No terreno positivo, os preços ao consumidor aceleraram. O IPC-DI passou de 0,12% em abril para 0,52% no mês passado, sob forte impacto das contas de luz, mas a deflação nos alimentos foi uma boa notícia.
Justamente por causa das tarifas de energia elétrica residencial, a expectativa é que a leitura de maio do IPCA, índice oficial calculado pelo Instituto Brasileiro de Geografia e Estatística (IBGE), também virá acima da vista em abril.
Pesquisa do Broadcast com 51 analistas do mercado financeiro, aponta para alta de 0,47% no IPCA de maio, na média das projeções. O IBGE divulgará o IPCA de maio amanhã.
No varejo, a aceleração foi verificada em cinco das oito classes de despesa componentes do IPC-DI. Segundo a FGV, a classe de despesa que mais contribuiu para o movimento de aceleração foi o grupo Habitação (-0,69% para 1,71%), por causa da conta de luz. O item tarifa de eletricidade residencial passou de -6,22% em abril para 10,88% em maio.
O impacto das contas de luz mais caras já era esperado e não será surpresa no IPCA de maio, explicou o superintendente adjunto de Preços do Instituto Brasileiro de Economia da FGV, Salomão Quadros.
Em abril, esse gasto apresentou deflação por causa da devolução da cobrança indevida nas contas atreladas à usina de Angra 3, uma determinação da Agência Nacional de Energia Elétrica (Aneel). Em maio, esse efeito saiu da conta e houve pressão da bandeira vermelha, que deixa a eletricidade mais cara por causa da falta de chuvas.
Segundo Quadros, nos últimos anos aumentou o vaivém do custo da tarifa de energia elétrica. Neste mês, a conta de luz está com bandeira verde e os preços de energia elétrica podem voltar a cair. Além disso, segundo ele, esse movimento é localizado e não se espalhará porque a inflação está bem comportada.
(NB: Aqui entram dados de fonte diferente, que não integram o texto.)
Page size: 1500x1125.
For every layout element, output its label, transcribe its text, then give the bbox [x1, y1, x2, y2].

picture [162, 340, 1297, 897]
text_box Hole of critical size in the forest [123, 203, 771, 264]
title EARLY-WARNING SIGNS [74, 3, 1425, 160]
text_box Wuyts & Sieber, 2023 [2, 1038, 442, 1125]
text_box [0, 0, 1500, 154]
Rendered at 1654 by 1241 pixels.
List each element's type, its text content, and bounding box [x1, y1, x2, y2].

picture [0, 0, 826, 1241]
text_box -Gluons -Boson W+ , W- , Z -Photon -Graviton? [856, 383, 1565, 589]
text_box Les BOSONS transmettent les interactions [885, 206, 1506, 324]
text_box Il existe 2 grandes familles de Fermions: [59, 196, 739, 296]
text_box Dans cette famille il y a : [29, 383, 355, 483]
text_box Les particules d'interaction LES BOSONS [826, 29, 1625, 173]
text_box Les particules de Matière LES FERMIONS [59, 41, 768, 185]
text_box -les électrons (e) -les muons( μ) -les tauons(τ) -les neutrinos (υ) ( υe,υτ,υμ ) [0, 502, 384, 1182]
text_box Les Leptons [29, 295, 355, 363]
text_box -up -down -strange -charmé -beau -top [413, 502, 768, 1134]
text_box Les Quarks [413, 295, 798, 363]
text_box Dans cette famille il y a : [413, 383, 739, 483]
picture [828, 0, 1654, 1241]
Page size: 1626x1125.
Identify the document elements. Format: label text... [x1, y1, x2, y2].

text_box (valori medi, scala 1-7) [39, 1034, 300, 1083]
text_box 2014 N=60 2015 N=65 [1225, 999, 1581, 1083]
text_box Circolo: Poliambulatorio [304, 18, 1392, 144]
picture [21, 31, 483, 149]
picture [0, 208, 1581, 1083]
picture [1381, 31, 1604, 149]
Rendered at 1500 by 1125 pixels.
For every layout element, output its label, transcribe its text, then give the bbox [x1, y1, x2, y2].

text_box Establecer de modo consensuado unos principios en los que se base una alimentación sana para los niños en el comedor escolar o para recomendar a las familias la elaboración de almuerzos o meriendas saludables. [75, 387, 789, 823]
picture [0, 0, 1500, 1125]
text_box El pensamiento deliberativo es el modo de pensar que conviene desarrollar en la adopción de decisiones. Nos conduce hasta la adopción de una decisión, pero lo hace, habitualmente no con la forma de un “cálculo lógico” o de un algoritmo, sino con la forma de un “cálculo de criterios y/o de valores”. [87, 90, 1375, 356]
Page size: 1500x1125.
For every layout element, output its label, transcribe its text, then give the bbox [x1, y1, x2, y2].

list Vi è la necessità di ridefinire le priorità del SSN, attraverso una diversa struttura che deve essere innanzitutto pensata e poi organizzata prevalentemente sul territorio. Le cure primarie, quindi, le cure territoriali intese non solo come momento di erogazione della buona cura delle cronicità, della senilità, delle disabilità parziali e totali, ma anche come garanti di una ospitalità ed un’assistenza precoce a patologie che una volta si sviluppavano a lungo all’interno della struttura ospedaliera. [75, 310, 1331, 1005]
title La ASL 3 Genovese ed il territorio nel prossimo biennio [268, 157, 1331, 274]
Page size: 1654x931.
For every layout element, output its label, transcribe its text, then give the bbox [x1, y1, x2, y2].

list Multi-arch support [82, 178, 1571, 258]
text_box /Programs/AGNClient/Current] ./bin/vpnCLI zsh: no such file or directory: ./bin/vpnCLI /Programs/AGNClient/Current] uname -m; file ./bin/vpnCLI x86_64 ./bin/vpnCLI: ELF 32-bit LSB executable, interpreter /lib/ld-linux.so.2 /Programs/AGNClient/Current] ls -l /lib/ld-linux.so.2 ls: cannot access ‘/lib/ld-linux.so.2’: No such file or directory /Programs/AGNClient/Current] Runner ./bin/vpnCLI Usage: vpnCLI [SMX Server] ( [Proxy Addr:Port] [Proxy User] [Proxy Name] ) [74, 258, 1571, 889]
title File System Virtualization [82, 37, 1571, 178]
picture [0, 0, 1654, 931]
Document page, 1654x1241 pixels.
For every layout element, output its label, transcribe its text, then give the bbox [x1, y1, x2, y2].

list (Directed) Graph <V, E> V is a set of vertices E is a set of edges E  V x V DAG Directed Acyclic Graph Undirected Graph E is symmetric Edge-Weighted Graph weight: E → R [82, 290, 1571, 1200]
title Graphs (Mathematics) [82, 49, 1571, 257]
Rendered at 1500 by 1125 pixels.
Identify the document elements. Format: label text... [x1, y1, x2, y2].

Para corroborar o quadro, os preços dos alimentos ao consumidor registraram deflação de 0,26% em maio. O destaque, segundo a FGV, foi o item hortaliças e legumes, com queda de 2,49%. Quadros vê o movimento como duradouro, principalmente porque, no atacado, as matérias-primas agrícolas apresentam deflação de 10,12% em 12 meses até maio.